The fully automated generation of “good” CRNs is a challenging problem and certain scalability limitations of our current method must be addressed to provide a more complete solution. Firstly, the SMT-based synthesis procedure we propose may represent large or infinite state spaces and handle systems with large molecule numbers. However, currently this method is limited to relatively small CRNs with few reactions, species, and which have short computation paths. Secondly, the CTMC methods we apply require an explicit representation of the state space, which must be finite (which is always the case for biomolecular CRNs initialised with a finite number of molecules) and contain few reachable states — this makes the method suitable for systems involving relatively few species and numbers of molecules. To circumvent the need for an explicit representation of the state space, stochastic dynamical behaviour could be approximated by averaging multiple trajectories from Gillespie’s stochastic simulation algorithm [27], using fluid or central limit approximations [28], or using ordinary differential equations. Depending on the specification, and the nature of the CRN, some of these approaches might be appropriate, but none are free of their own documented limitations. Finally, the large number of solutions identified at the synthesis stage of our approach makes the parameter tuning phase challenging and indicates that additional constraints describing more accurately the structure and dynamics of “good” solutions could improve the method.

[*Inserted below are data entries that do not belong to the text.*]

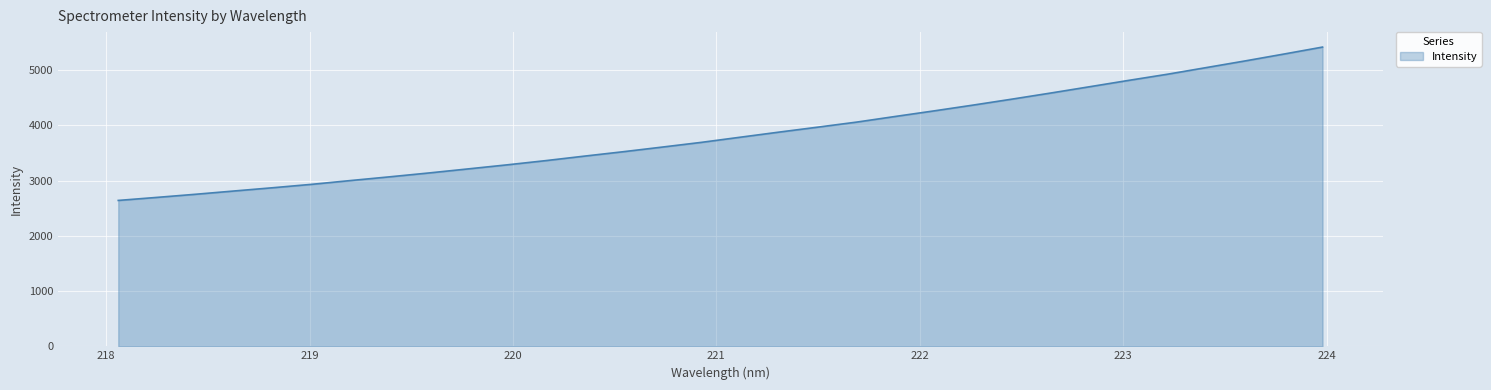

What is the maximum value shown in the chart?

5416.0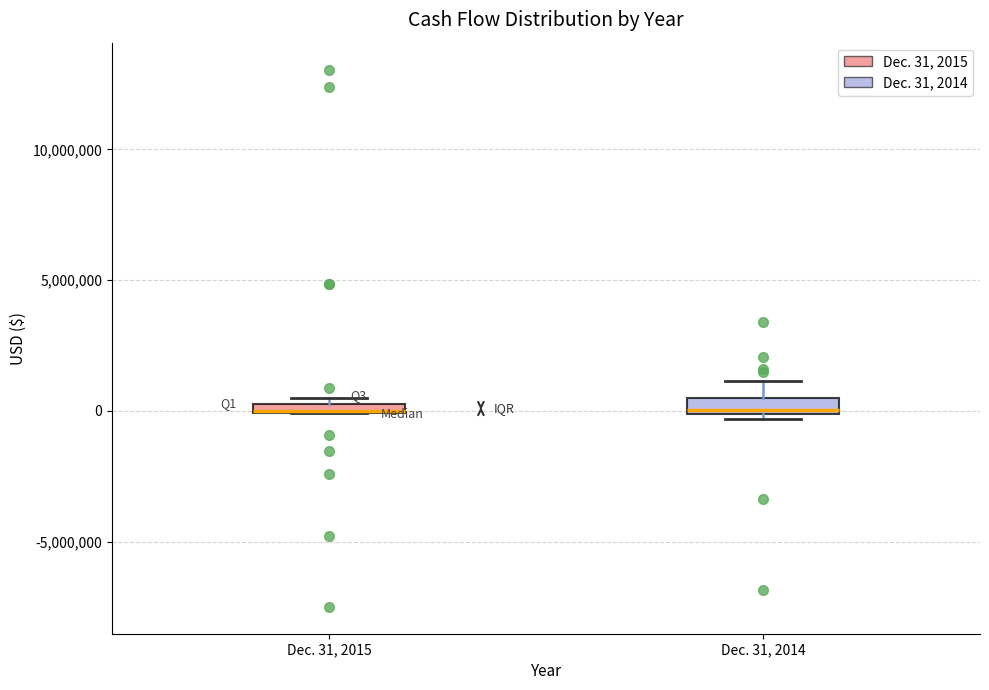

Where is the lower edge of the box for Dec. 31, 2015 on the y-axis? The values are not printed on the chart, so give them approximately, as read against the axis.

0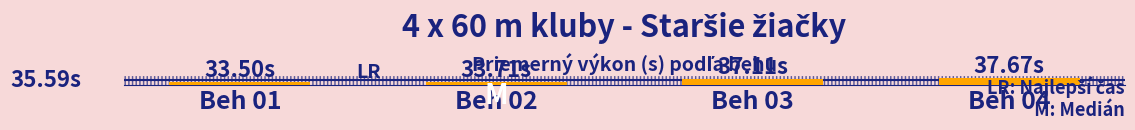

Does the chart contain any negative values?

No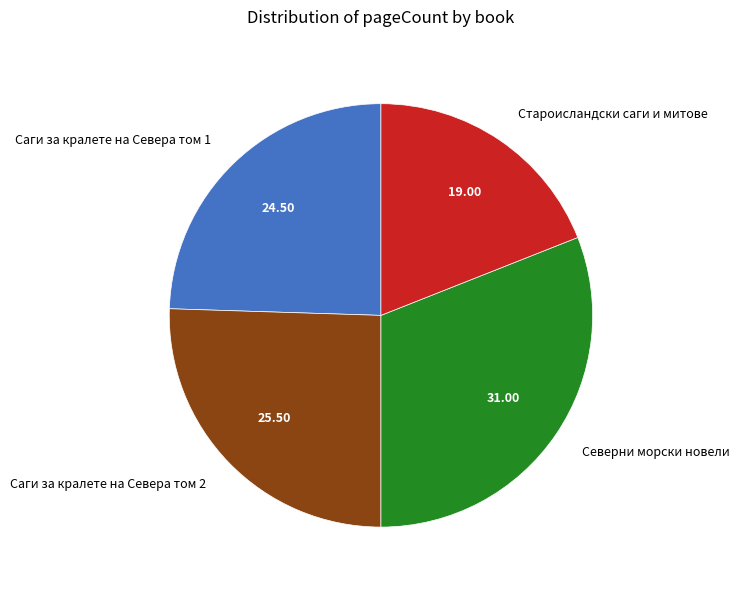

Which category has the biggest portion of the pie?

Северни морски новели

For tuning reaction rates, alternative cost functions could be used that reward solutions that are “nearly" correct, e.g. using a mean-squared error. This would be most appropriate in high copy number situations, where a precise number of molecules is not integral. Our approach is more appropriate for systems operating at low copy numbers, offering an exact characterisation of the probability that a specific predicate is satisfied. Our results were shown for calculations at \(t_f=100\) time units, a transient probability, rather than at the stationary distribution. While the selection of \(t_f\) is subjective, it allows a circuit programmer to specify how long they are willing to wait for a computation. Circuits that reach high probability at \(t>t_f\) will not be rewarded. However, a natural extension to the presented method would be to reward circuits that reach high probability at \(t<t_f\), both imposing an upper bound on time and optimising within that range. This could be achieved by integrating our metric over the interval \([0, t_f]\).

Automating the search for CRNs that compute the solution for a specified problem would be beneficial to both theoretical and experimental molecular programmers. Our method can be used to show the existence or absence of CRNs of a certain size and also suggest CRNs that can be tuned for a specific input range, and so become candidate designs for experimental construction. Prior to construction, more in-depth analysis of the candidate CRNs produced is beneficial, including parameter sensitivity/robustness analysis and bifurcation analysis (where appropriate). Future work could also incorporate notions of robustness into the proposed method, for example by using interval-based methods [14]. Our results illustrate the potential of this approach on several examples, including the majority and division functions discussed here.